# General beekeeping > Bee blether >  Blue honey

## marion.orca

Can't find a link to this, but it was on this mornings news that some French Beekeepers have an apiary close to an M&M's sweet factory. The bees have somehow taken a liking to something near with the result that the beekeepers have been harvesting green and blue honey, which, apparently has a perfectly normal taste to it - if not a bit alien looking !

----------


## marion.orca

Here's a link - www.bbc.co.uk/news/world-europe19835847

----------


## Mellifera Crofter

I've heard similar stories before.  I think it was green honey then from green cream soda.  I've also heard about bees getting drunk on alcohol and that the other bees would not let them back in the hive until they've sobered up.  I don't know if that's true.  Might be a tall tale like the story about elephants getting drunk on marulas.

----------


## Jon

Not such a tall tale at times

http://www.bbc.co.uk/news/world-europe-14842999

----------


## marion.orca

I like that story about the the bees getting drunk and having to sober up before getting back into the hive.
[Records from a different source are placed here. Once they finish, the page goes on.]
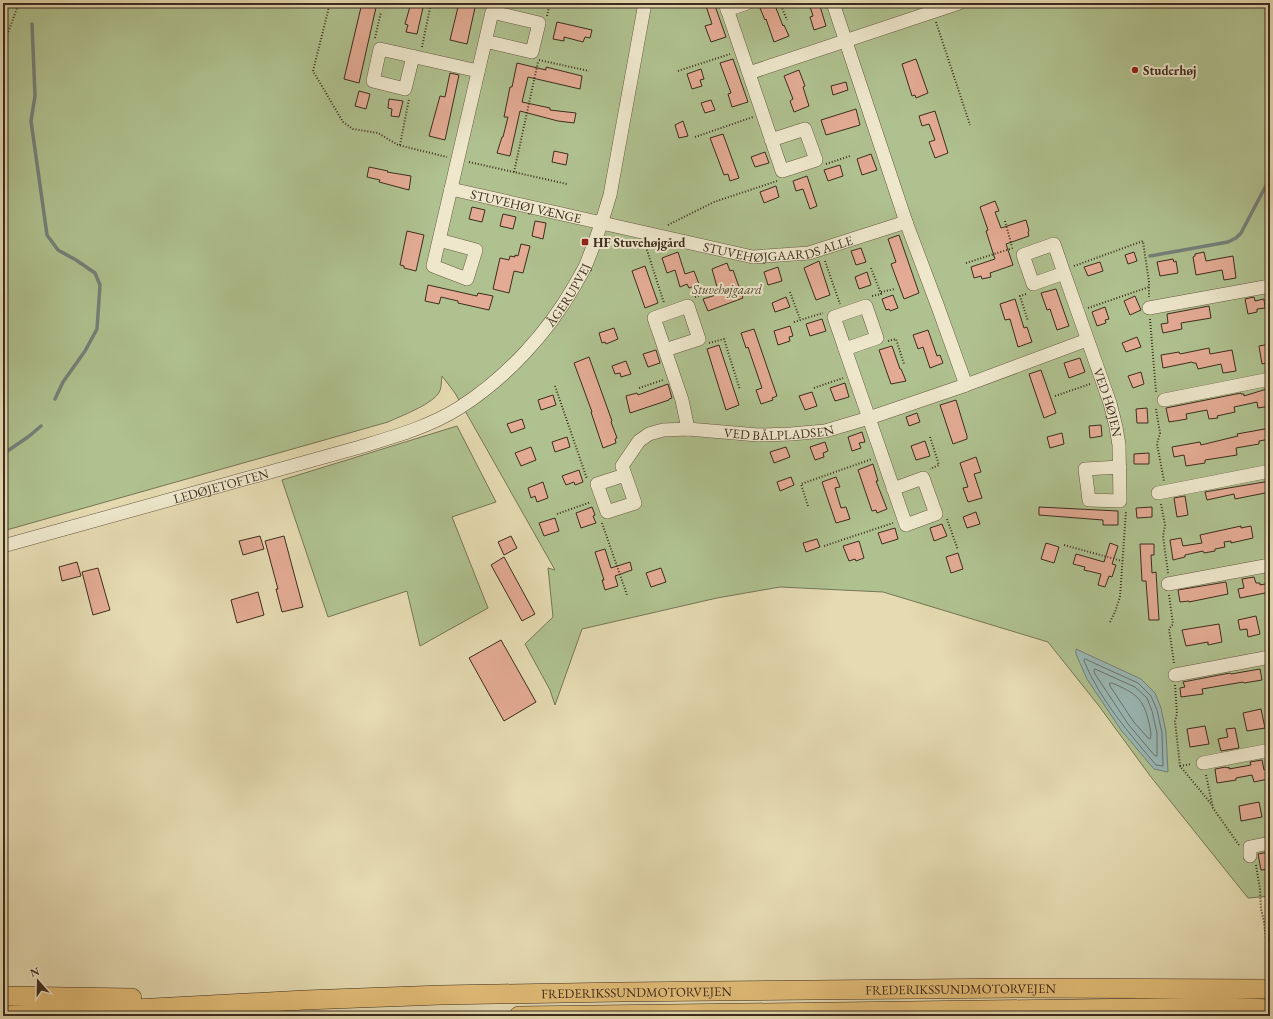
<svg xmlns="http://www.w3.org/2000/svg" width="1273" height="1019" font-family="'EB Garamond',serif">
<rect width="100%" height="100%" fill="#e5dab1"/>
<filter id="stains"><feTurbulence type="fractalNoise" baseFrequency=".005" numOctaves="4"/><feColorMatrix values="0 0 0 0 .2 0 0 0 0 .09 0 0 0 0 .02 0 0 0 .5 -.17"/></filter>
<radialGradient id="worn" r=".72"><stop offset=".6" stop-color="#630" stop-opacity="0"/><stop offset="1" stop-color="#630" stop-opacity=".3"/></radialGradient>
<path fill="#afc18f" stroke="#767656" d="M3 3H1270V896L1248 898 1151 777 1099 706 1048 642 883 592 780 587 717 598 582 629 555 705 550 690 525 644 553 617 548 568 555 570 455 393 442 376C441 382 442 389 438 394 430 405 401 416 388 422L3 531Z
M457 426 496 502 452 517 488 608 420 646 407 591 328 617 282 480Z"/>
<path fill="#99b8b6" stroke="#748079" d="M1076 649 1141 679 1155 693 1161 708 1166 732 1168 772 1154 769 1121 730 1087 679 1076 654Z"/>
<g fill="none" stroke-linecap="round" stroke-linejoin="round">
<path stroke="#6b726a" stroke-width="1" d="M1085 659 1138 683 1151 696 1157 710 1162 733 1163 766 1156 765C1129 733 1100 700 1084 661Z
M1095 669 1135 687 1147 698 1152 711 1157 733V756H1155L1128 724 1095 674 1094 671Z
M1110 683H1112C1135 693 1143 697 1149 723 1150 728 1152 734 1150 739L1148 738 1133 721 1110 686Z"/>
<path stroke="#748079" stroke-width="3.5" d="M32 24 35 96 31 121 47 235 58 250 76 260 95 273 100 285 97 329 85 351 63 382 55 399
M1150 256 1228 242 1236 238 1241 233 1270 178
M3 454 28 437 41 426"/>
</g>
<path fill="#e3ab94" stroke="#3d2c1e" d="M362 3H377L359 83 344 79Z
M411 3H424L417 34 406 32 408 25 405 24Z
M459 3H476L467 44 450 40Z
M705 3H714L726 37 711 42 705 26 712 24Z
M774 3 783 26 784 25 789 36 774 42 766 19 765 20 760 8Z
M809 3H819L826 26 814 30 810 17 813 16Z
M557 22 592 30 590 38 585 37 583 42 564 37V41L553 39Z
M733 59 748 102 732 107 728 94 731 93 720 63Z
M916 59 928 93 916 98 915 95 912 96 902 64Z
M517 63 546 70V67L582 76 580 89 528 77 522 102 550 108V110L576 113 574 123 558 121 520 111 510 156 497 153 502 137H503L508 117H504L510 87H512Z
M701 69 704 79 700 80 702 86 692 89 687 74Z
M799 70 805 86 803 87 809 106 794 112 790 101 793 99 784 76Z
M450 73 459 75 445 140 429 136 440 96 445 97Z
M846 82 848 90 833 95 831 86Z
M359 91 370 94 366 109 355 106Z
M389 99 403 101 399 117 391 116 392 109 388 108Z
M711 100 715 110 705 113 701 103Z
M856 109 860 125 826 135 821 120Z
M935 111 948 153 935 158 929 142 935 140 929 124 922 126 919 116Z
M683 121 688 136 679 138 675 125Z
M723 134 739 178 730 181 728 174 724 175 710 138Z
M554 151 568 154 566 165 552 162Z
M765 152 769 163 755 167 751 157Z
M871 154 877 170 862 175 857 159Z
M840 165 843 176 828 181 824 170Z
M369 167 388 171 387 172 411 176 409 190 379 182 380 180 367 177Z
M807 176 817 206 810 209 803 189 796 191 793 181Z
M776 186 779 197 764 203 760 192Z
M995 201 999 211 995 212 1001 228 1026 220 1029 231 1028 232 1029 236 1006 244 1013 265 990 273 991 277 982 279 981 276 974 278 971 267 995 259 986 231 988 230 980 207Z
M472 207 485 210 482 222 469 219Z
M503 214 516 217 513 229 500 226Z
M535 221 546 223 543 239 532 236Z
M407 231 424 235 416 271 404 268V266L400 265Z
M899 235 919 293 904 299 891 264 896 262 888 239Z
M521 244 530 246 523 273 514 271 509 293 493 289 500 258 509 260 510 256 515 257V255L518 256Z
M861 248 866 262 856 265 851 251Z
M678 252 685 274 694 271 699 284 689 288 687 284 680 287 675 270 667 273 662 258Z
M1134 252 1137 261 1128 264 1125 255Z
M1204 252 1206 261 1233 256 1236 278 1224 280 1222 270 1196 275 1193 257 1195 256V254Z
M1173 259 1174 262 1176 261 1178 273 1160 276 1157 262Z
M819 261 830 295 816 300 804 268Z
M1100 262 1103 271 1088 276 1084 267Z
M727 263 730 271 733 270 743 298 708 311 703 299 719 294 712 269Z
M645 266 658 303 645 308 632 271Z
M778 267 782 281 768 285 764 272Z
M867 272 871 285 859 289 855 277Z
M428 285 477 296 478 293 493 296 489 310 458 303V301L441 297 439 304 425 301Z
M1056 289 1069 326 1057 330 1050 309 1047 310 1041 293Z
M893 295 898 308 890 311 889 309 886 310 882 299Z
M1135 296 1141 310 1130 315 1124 301Z
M786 297 790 307 775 312 772 303Z
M1254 297 1255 301 1264 299 1265 308 1257 309V312L1248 314 1245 299Z
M1015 299 1024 328 1027 327 1032 342 1018 347 1010 319 1005 320 1000 304Z
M1209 306 1211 318 1181 323 1182 329 1163 333 1161 324 1168 323 1167 314Z
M1105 307 1109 319 1105 320 1106 323 1097 326 1092 312Z
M822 319 826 331 810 336 806 324Z
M790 326 793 336 789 337 790 341 778 345 774 331Z
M614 328 618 339 606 344 605 342 602 343 599 333Z
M754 329 777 396 772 398 773 400 761 404 756 390 762 388 748 347 746 348 741 333Z
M928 330 937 356 940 355 943 363 930 368 923 347 918 349 913 335Z
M1137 337 1141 347 1126 352 1122 343Z
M1270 344V362L1262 364 1259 346Z
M719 345 739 405 726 410 707 349Z
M892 346 900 369H901L906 381 891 384 879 350Z
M1209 348 1210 354 1232 350 1236 371 1223 373 1221 364 1198 369 1196 363H1193L1192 362 1163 368 1161 355 1179 352 1180 354Z
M656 350 660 363 648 367 643 354Z
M589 357 612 421 611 422 617 438 615 439 616 443 603 448 591 412H592L574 363Z
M1080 358 1085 372 1069 378 1064 363Z
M626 361 631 374 621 377 620 373 615 374 612 366Z
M1041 370 1056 413 1044 418 1029 374Z
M1141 372 1144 384 1133 388 1128 376Z
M845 383 849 397 835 401 830 388Z
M668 384 672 398 669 399V400L630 413 626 396 637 393 638 395Z
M1270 388V406L1258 408 1257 402 1234 407 1235 412 1217 416 1218 418 1209 419 1207 410 1186 414 1187 419 1169 422 1166 408 1241 393V394H1244V396Z
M812 392 817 406 805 410 799 396Z
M553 395 556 405 541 410 538 400Z
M956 400 967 436V439L953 444 940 405Z
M1147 408 1148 423H1137L1136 409Z
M917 413 920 422 909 426 906 417Z
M522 419 525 428 511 433 507 424Z
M1101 425 1102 436 1090 438 1089 426Z
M1270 428V439L1259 441V444L1236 448 1237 455 1205 460V463L1186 466 1184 455 1174 457 1172 447 1200 442 1201 445 1238 436 1237 434Z
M862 432 865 442 859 443 861 448 852 451 848 437Z
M1062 433 1064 444 1050 448 1047 437Z
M567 437 570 447 555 452 552 442Z
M925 441 930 456 916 460 911 446Z
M825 442 828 451 823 453 824 457 815 460 810 447Z
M531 447 536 460 521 466 515 453Z
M786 447 790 457 774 463 770 452Z
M1149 453V464H1134V454Z
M976 457 981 472 974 474 982 498 968 502 963 488 968 487 960 463Z
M873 464 878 481H876L887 509 877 513 876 510 872 511 858 470Z
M579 470 583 482 575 485 574 482 566 485 562 476Z
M791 477 794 485 780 491 777 482Z
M836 477 840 487 835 488 841 508 846 507 850 519 836 523 822 482Z
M1270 481V492L1235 499 1234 494 1207 500 1205 492Z
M543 482 548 498 537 502 535 496 531 498 528 488Z
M1185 496 1188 515 1177 517 1174 498Z
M592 507 595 515 593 516 596 523 581 528 576 513Z
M1039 507 1118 511V525H1103V520L1039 515Z
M1152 507V517L1137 518 1136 508Z
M976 512 980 524 967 528 963 517Z
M555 518 559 531 544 536 539 523Z
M942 524 947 536 934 541 930 528Z
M1241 526V528L1251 526 1253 538 1231 543V541L1224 542 1225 547 1215 549V551L1204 553 1203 551 1185 555V557L1173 560 1170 540 1181 538 1183 546 1202 543 1200 535Z
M895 528 898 539 882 544 878 533Z
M260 536 264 549 243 555 239 541Z
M284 536 303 607 282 612 276 589H278L265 541Z
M511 536 517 548 504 555 498 542Z
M817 539 820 547 806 552 803 543Z
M859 541 864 558 856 561 855 559 849 561 843 546Z
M1046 543 1059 547 1054 563 1041 559Z
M1110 543 1118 546 1112 564 1116 565 1112 577 1109 576 1105 587 1098 585 1101 574 1084 570 1085 567 1073 564 1076 554 1104 562Z
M1140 544H1154V555H1151L1152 573 1156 572 1159 620H1149L1146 581H1142Z
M605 549 611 568 630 562 632 570 615 576 618 586 605 590 602 580H604L595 552Z
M958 553 963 569 951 573 946 557Z
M504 557 535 614 522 621 491 565Z
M77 562 81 576 62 581 59 567Z
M98 568 110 610 93 615 82 572Z
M661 568 666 582 651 587 646 573Z
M1254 577 1256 583H1260V585L1270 583V592L1240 598 1238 589 1244 588 1242 579Z
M1226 582 1228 594 1189 602V601L1180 602 1178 590Z
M258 592 264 615 237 623 231 600Z
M1256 616 1260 634 1248 637 1247 629 1240 630 1238 620Z
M1219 624 1222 642 1208 645V642L1186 646 1182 630Z
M501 640 536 702 504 721 469 658Z
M1260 669 1262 680 1244 683 1243 682 1202 689 1203 694 1181 697 1180 688 1185 687 1183 682 1230 673 1231 674Z
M1261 709 1265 728 1247 731 1243 713Z
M1205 726 1209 744 1190 747 1187 729Z
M1235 728 1239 748 1221 751 1218 739 1228 737 1226 729Z
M1262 760 1264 770 1266 769 1268 779 1254 782 1252 775 1236 778V780L1217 783 1215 769 1226 767 1227 768 1229 767V769L1251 765 1250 762Z
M1259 802 1262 817 1241 821 1239 806Z
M1269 852 1270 869 1261 870 1258 854Z"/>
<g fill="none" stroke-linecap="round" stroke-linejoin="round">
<defs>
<g id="minor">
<path d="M725 3C744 59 763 115 782 171L816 160 805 129 771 140"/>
<path d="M833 3 906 222"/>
<path d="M727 10 747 3"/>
<path d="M413 56 405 89 373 81 380 49 478 71"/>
<path d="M749 73 959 3"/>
<path id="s1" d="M451 189 753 257 809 253 906 222 938 307 966 385"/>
<path d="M439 240 476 250 467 279 433 266C453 181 472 97 492 12L539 23 532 52 485 41"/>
<path id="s2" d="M1064 273 1054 244 1023 255 1033 284 1064 273 1110 403 1116 427 1119 445 1120 501 1089 500 1085 469 1120 467"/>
<path d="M866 306 877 338 845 349 834 317Z"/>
<path d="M1149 308 1270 286"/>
<path d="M845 349 906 525 936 514 923 478 893 489"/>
<path d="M665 350 654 318 688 306 699 339 665 350 682 400 688 429"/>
<path d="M1164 400 1270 379"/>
<path id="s3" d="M625 475 597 484 607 512 635 503 622 466 639 441 649 434 663 430 688 429 758 435 791 434 825 431 869 418 966 385 1087 340"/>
<path d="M1158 493 1270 471"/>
<path id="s4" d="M3 546 360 447C393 437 429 427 459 408 506 378 547 334 575 285 578 279 582 273 585 267 595 243 603 219 610 195L645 3"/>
<path d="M1168 584 1270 565"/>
<path d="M1175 675 1270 657"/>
<path d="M1203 763 1270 750"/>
<path d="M1250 856V847L1270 843"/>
</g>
<g id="highway">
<path d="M3 996 132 998"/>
<path id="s5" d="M3 1016 305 1000 441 995 621 992 1019 988 1270 989"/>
<path d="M519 1016 1223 1007 1270 1009"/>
</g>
</defs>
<use href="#minor" stroke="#675843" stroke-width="14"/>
<use href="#highway" stroke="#3d2c1e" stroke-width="20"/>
<path stroke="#3d2c1e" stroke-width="2" stroke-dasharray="1 2" stroke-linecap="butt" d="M330 3 313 71 343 122 353 129 378 133 398 145 447 157
M780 3 787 20
M547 16 550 3
M936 22 970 125
M375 38 381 12
M3 46 19 3
M422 47 431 3
M539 60 589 71
M678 71 730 54
M695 137 753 117
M400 145 409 99
M469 162 567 184
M826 164 850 156
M514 172 538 62
M1005 221 1012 247
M668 225 714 202 777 181
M645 244 664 303
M825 261 840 304
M966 263 1013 248H1014
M1074 266 1143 241 1149 282V297
M871 268 881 294 872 296
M790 292 800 319
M881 292 895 289
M1026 294 1020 296 1028 321
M695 297 718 288
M1088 308 1149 287
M1150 319 1156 392
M794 322 823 313
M888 341 896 339 904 364
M709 343 724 339 740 390
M555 386 587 479
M639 388 663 380
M814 388 843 378
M1055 396 1090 384
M1156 409 1160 433 1157 444 1164 481
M930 437 939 465 930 469
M1161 504 1165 525 1163 536 1168 573
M808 506 801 484 872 459
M557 514 591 502
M947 519 958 550
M602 523 627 595
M1064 545 1122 561
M824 546 893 523
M1169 595 1173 624 1169 629 1174 663
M1110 622 1115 612 1120 597 1126 511
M1175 685 1177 714 1175 721 1180 766 1213 806
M1180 766 1191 764
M1206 775 1213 808 1239 845
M1256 865 1260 889 1261 909 1264 922 1267 947"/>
<use href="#minor" stroke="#eee7cc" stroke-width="13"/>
<use href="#highway" stroke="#e2bd78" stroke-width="19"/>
</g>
<g fill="#8f2418" stroke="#eee7cc" stroke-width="1.5">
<circle cx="1135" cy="70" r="4"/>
<rect x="581" y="238" width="8" height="8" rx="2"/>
</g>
<g text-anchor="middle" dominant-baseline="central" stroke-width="4" stroke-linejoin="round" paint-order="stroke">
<g font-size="13" font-weight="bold" fill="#3d2c1e" stroke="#eee7cc" text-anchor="start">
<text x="1143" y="70">Studerhøj</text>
<text x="593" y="242">HF Stuvehøjgård</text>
</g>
<g font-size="13" fill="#3d2c1e" stroke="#eee7cc">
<text stroke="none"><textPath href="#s1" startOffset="77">STUVEHØJ VÆNGE</textPath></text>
<text stroke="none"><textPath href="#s1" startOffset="335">STUVEHØJGAARDS ALLE</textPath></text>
<text stroke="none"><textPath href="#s4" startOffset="636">ÅGERUPVEJ</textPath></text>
<text stroke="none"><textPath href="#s2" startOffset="264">VED HØJEN</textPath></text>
<text stroke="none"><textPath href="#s3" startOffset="301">VED BÅLPLADSEN</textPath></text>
<text stroke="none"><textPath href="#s4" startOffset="226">LEDØJETOFTEN</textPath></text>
<text stroke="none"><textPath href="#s5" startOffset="958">FREDERIKSSUNDMOTORVEJEN</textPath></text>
<text stroke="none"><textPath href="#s5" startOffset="634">FREDERIKSSUNDMOTORVEJEN</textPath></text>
</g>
<g font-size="13" font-style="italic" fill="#544a35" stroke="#eee7cc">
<text x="727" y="289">Stuvehøjgaard</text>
</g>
</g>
<rect width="1273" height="1019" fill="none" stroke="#e5dab1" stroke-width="16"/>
<rect x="4" y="4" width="1265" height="1011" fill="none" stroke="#3d2c1e" stroke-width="2"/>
<rect x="8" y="8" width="1257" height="1003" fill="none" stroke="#3d2c1e"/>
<g transform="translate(38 981) rotate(340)" stroke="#eee7cc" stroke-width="3" paint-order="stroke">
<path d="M0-3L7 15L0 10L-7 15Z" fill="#3d2c1e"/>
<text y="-6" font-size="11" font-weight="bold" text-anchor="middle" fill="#3d2c1e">N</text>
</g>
<rect width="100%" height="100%" filter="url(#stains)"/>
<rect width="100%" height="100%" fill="url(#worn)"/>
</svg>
Given that a hive is predominantly female - it would seem that us females have it right all along. Have we copied the bees or have the bees copied us ?

----------


## HJBee

Another Link via the Daily Mail too

http://www.dailymail.co.uk/news/arti...nt-nearby.html

Seems they were feeding on left over sugar solution in containers accessible from the production of M&M's   :Stick Out Tongue:

----------


## Don Ember

In 'The Times' (Friday 3rd December 2010), appeared a story about bees moved from Georgia to the heart of New York to do their thing. The trouble was that their idea of foraging was to visit the vats of manufactured cherry juice in Della's Maraschino Cherries Company. They returned, to a range of hives, covered in a red sticky substance and the 'honey' was bright red and tasted metallic, with a hint of cherry.

----------


## chris

This conjures up all sorts of possibilities for a marketing wizz kid.

----------


## GRIZZLY

The same thing happened a few years ago when a beekeeper near to a Cadburys plant reported his honey tasting of caramel. Cadburys denied that it was from their works as they said that the plant was insect proof. The bees soon proved Cadburys wrong however.

----------


## Neils

It's obviously a good year for flavoured honey:

http://www.telegraph.co.uk/foodanddr...t-fondant.html

I say nothing about the obvious idiosyncrasies in the article.

----------


## Mellifera Crofter

Do you mean that 'little guy' hunting for forage and reporting back to 'his' mates?  Paul Snowden must have been nervous being interviewed.  He is an excellent beehive maker.  I have a couple of his hives.
Kitta

----------


## Neils

I had assumed it was the journalist that messed up rather than Paul  :Smile:

----------


## Mellifera Crofter

Must be!  I'm sure.

----------


## Trog

Ah, yes.  My  mum told me about the mint flavoured honey today.  She was saying how nice our own honey was.

----------